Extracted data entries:
★ ★ ★ ★

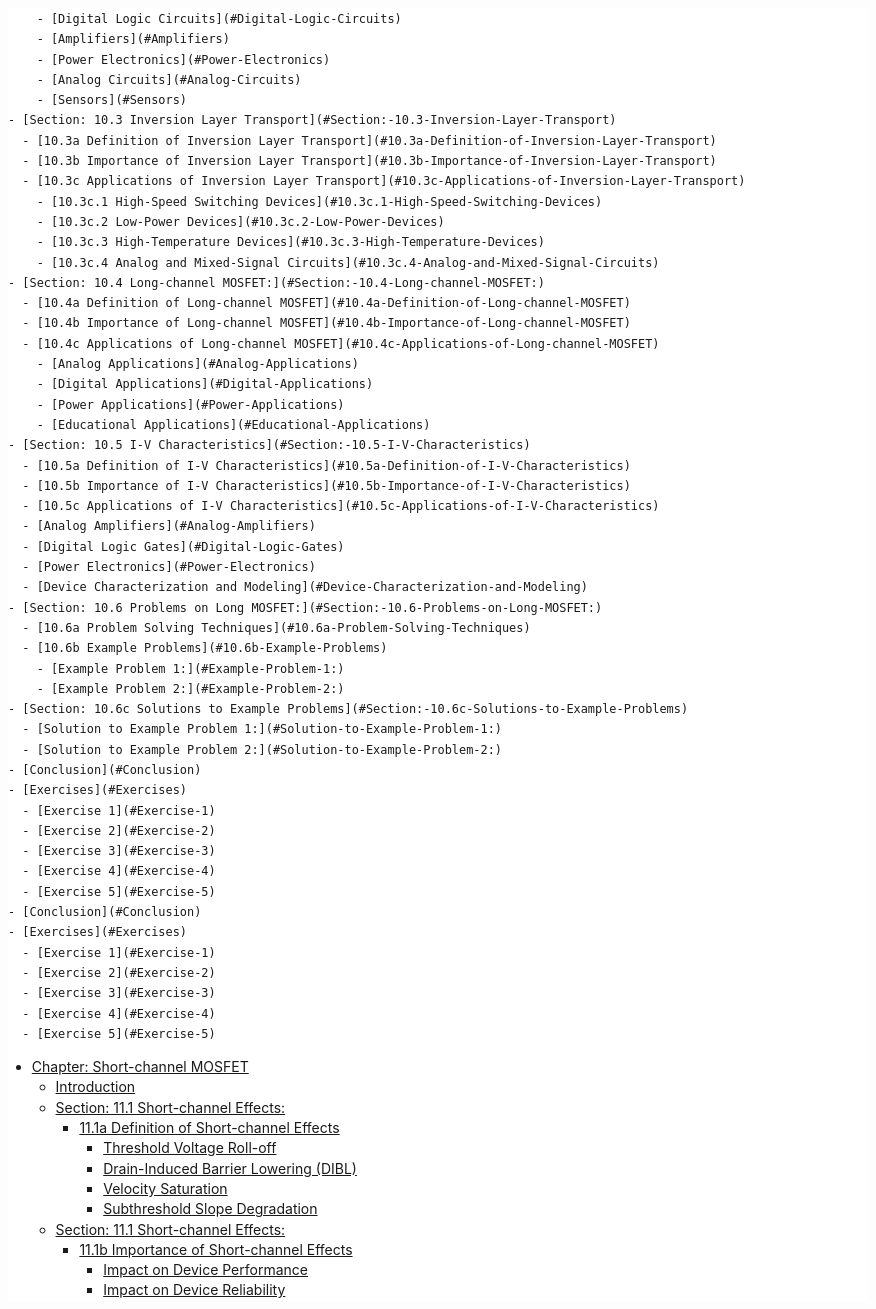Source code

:         - [Digital Logic Circuits](#Digital-Logic-Circuits)
        - [Amplifiers](#Amplifiers)
        - [Power Electronics](#Power-Electronics)
        - [Analog Circuits](#Analog-Circuits)
        - [Sensors](#Sensors)
    - [Section: 10.3 Inversion Layer Transport](#Section:-10.3-Inversion-Layer-Transport)
      - [10.3a Definition of Inversion Layer Transport](#10.3a-Definition-of-Inversion-Layer-Transport)
      - [10.3b Importance of Inversion Layer Transport](#10.3b-Importance-of-Inversion-Layer-Transport)
      - [10.3c Applications of Inversion Layer Transport](#10.3c-Applications-of-Inversion-Layer-Transport)
        - [10.3c.1 High-Speed Switching Devices](#10.3c.1-High-Speed-Switching-Devices)
        - [10.3c.2 Low-Power Devices](#10.3c.2-Low-Power-Devices)
        - [10.3c.3 High-Temperature Devices](#10.3c.3-High-Temperature-Devices)
        - [10.3c.4 Analog and Mixed-Signal Circuits](#10.3c.4-Analog-and-Mixed-Signal-Circuits)
    - [Section: 10.4 Long-channel MOSFET:](#Section:-10.4-Long-channel-MOSFET:)
      - [10.4a Definition of Long-channel MOSFET](#10.4a-Definition-of-Long-channel-MOSFET)
      - [10.4b Importance of Long-channel MOSFET](#10.4b-Importance-of-Long-channel-MOSFET)
      - [10.4c Applications of Long-channel MOSFET](#10.4c-Applications-of-Long-channel-MOSFET)
        - [Analog Applications](#Analog-Applications)
        - [Digital Applications](#Digital-Applications)
        - [Power Applications](#Power-Applications)
        - [Educational Applications](#Educational-Applications)
    - [Section: 10.5 I-V Characteristics](#Section:-10.5-I-V-Characteristics)
      - [10.5a Definition of I-V Characteristics](#10.5a-Definition-of-I-V-Characteristics)
      - [10.5b Importance of I-V Characteristics](#10.5b-Importance-of-I-V-Characteristics)
      - [10.5c Applications of I-V Characteristics](#10.5c-Applications-of-I-V-Characteristics)
      - [Analog Amplifiers](#Analog-Amplifiers)
      - [Digital Logic Gates](#Digital-Logic-Gates)
      - [Power Electronics](#Power-Electronics)
      - [Device Characterization and Modeling](#Device-Characterization-and-Modeling)
    - [Section: 10.6 Problems on Long MOSFET:](#Section:-10.6-Problems-on-Long-MOSFET:)
      - [10.6a Problem Solving Techniques](#10.6a-Problem-Solving-Techniques)
      - [10.6b Example Problems](#10.6b-Example-Problems)
        - [Example Problem 1:](#Example-Problem-1:)
        - [Example Problem 2:](#Example-Problem-2:)
    - [Section: 10.6c Solutions to Example Problems](#Section:-10.6c-Solutions-to-Example-Problems)
      - [Solution to Example Problem 1:](#Solution-to-Example-Problem-1:)
      - [Solution to Example Problem 2:](#Solution-to-Example-Problem-2:)
    - [Conclusion](#Conclusion)
    - [Exercises](#Exercises)
      - [Exercise 1](#Exercise-1)
      - [Exercise 2](#Exercise-2)
      - [Exercise 3](#Exercise-3)
      - [Exercise 4](#Exercise-4)
      - [Exercise 5](#Exercise-5)
    - [Conclusion](#Conclusion)
    - [Exercises](#Exercises)
      - [Exercise 1](#Exercise-1)
      - [Exercise 2](#Exercise-2)
      - [Exercise 3](#Exercise-3)
      - [Exercise 4](#Exercise-4)
      - [Exercise 5](#Exercise-5)
  - [Chapter: Short-channel MOSFET](#Chapter:-Short-channel-MOSFET)
    - [Introduction](#Introduction)
    - [Section: 11.1 Short-channel Effects:](#Section:-11.1-Short-channel-Effects:)
      - [11.1a Definition of Short-channel Effects](#11.1a-Definition-of-Short-channel-Effects)
        - [Threshold Voltage Roll-off](#Threshold-Voltage-Roll-off)
        - [Drain-Induced Barrier Lowering (DIBL)](#Drain-Induced-Barrier-Lowering-(DIBL))
        - [Velocity Saturation](#Velocity-Saturation)
        - [Subthreshold Slope Degradation](#Subthreshold-Slope-Degradation)
    - [Section: 11.1 Short-channel Effects:](#Section:-11.1-Short-channel-Effects:)
      - [11.1b Importance of Short-channel Effects](#11.1b-Importance-of-Short-channel-Effects)
        - [Impact on Device Performance](#Impact-on-Device-Performance)
        - [Impact on Device Reliability](#Impact-on-Device-Reliability)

★ ★ ★ ★

» Instruction
A word-for-word copy of the data, without its pictures, is what is needed.

» Output of the task
Source code

:         - [Digital Logic Circuits](#Digital-Logic-Circuits)
        - [Amplifiers](#Amplifiers)
        - [Power Electronics](#Power-Electronics)
        - [Analog Circuits](#Analog-Circuits)
        - [Sensors](#Sensors)
    - [Section: 10.3 Inversion Layer Transport](#Section:-10.3-Inversion-Layer-Transport)
      - [10.3a Definition of Inversion Layer Transport](#10.3a-Definition-of-Inversion-Layer-Transport)
      - [10.3b Importance of Inversion Layer Transport](#10.3b-Importance-of-Inversion-Layer-Transport)
      - [10.3c Applications of Inversion Layer Transport](#10.3c-Applications-of-Inversion-Layer-Transport)
        - [10.3c.1 High-Speed Switching Devices](#10.3c.1-High-Speed-Switching-Devices)
        - [10.3c.2 Low-Power Devices](#10.3c.2-Low-Power-Devices)
        - [10.3c.3 High-Temperature Devices](#10.3c.3-High-Temperature-Devices)
        - [10.3c.4 Analog and Mixed-Signal Circuits](#10.3c.4-Analog-and-Mixed-Signal-Circuits)
    - [Section: 10.4 Long-channel MOSFET:](#Section:-10.4-Long-channel-MOSFET:)
      - [10.4a Definition of Long-channel MOSFET](#10.4a-Definition-of-Long-channel-MOSFET)
      - [10.4b Importance of Long-channel MOSFET](#10.4b-Importance-of-Long-channel-MOSFET)
      - [10.4c Applications of Long-channel MOSFET](#10.4c-Applications-of-Long-channel-MOSFET)
        - [Analog Applications](#Analog-Applications)
        - [Digital Applications](#Digital-Applications)
        - [Power Applications](#Power-Applications)
        - [Educational Applications](#Educational-Applications)
    - [Section: 10.5 I-V Characteristics](#Section:-10.5-I-V-Characteristics)
      - [10.5a Definition of I-V Characteristics](#10.5a-Definition-of-I-V-Characteristics)
      - [10.5b Importance of I-V Characteristics](#10.5b-Importance-of-I-V-Characteristics)
      - [10.5c Applications of I-V Characteristics](#10.5c-Applications-of-I-V-Characteristics)
      - [Analog Amplifiers](#Analog-Amplifiers)
      - [Digital Logic Gates](#Digital-Logic-Gates)
      - [Power Electronics](#Power-Electronics)
      - [Device Characterization and Modeling](#Device-Characterization-and-Modeling)
    - [Section: 10.6 Problems on Long MOSFET:](#Section:-10.6-Problems-on-Long-MOSFET:)
      - [10.6a Problem Solving Techniques](#10.6a-Problem-Solving-Techniques)
      - [10.6b Example Problems](#10.6b-Example-Problems)
        - [Example Problem 1:](#Example-Problem-1:)
        - [Example Problem 2:](#Example-Problem-2:)
    - [Section: 10.6c Solutions to Example Problems](#Section:-10.6c-Solutions-to-Example-Problems)
      - [Solution to Example Problem 1:](#Solution-to-Example-Problem-1:)
      - [Solution to Example Problem 2:](#Solution-to-Example-Problem-2:)
    - [Conclusion](#Conclusion)
    - [Exercises](#Exercises)
      - [Exercise 1](#Exercise-1)
      - [Exercise 2](#Exercise-2)
      - [Exercise 3](#Exercise-3)
      - [Exercise 4](#Exercise-4)
      - [Exercise 5](#Exercise-5)
    - [Conclusion](#Conclusion)
    - [Exercises](#Exercises)
      - [Exercise 1](#Exercise-1)
      - [Exercise 2](#Exercise-2)
      - [Exercise 3](#Exercise-3)
      - [Exercise 4](#Exercise-4)
      - [Exercise 5](#Exercise-5)
  - [Chapter: Short-channel MOSFET](#Chapter:-Short-channel-MOSFET)
    - [Introduction](#Introduction)
    - [Section: 11.1 Short-channel Effects:](#Section:-11.1-Short-channel-Effects:)
      - [11.1a Definition of Short-channel Effects](#11.1a-Definition-of-Short-channel-Effects)
        - [Threshold Voltage Roll-off](#Threshold-Voltage-Roll-off)
        - [Drain-Induced Barrier Lowering (DIBL)](#Drain-Induced-Barrier-Lowering-(DIBL))
        - [Velocity Saturation](#Velocity-Saturation)
        - [Subthreshold Slope Degradation](#Subthreshold-Slope-Degradation)
    - [Section: 11.1 Short-channel Effects:](#Section:-11.1-Short-channel-Effects:)
      - [11.1b Importance of Short-channel Effects](#11.1b-Importance-of-Short-channel-Effects)
        - [Impact on Device Performance](#Impact-on-Device-Performance)
        - [Impact on Device Reliability](#Impact-on-Device-Reliability)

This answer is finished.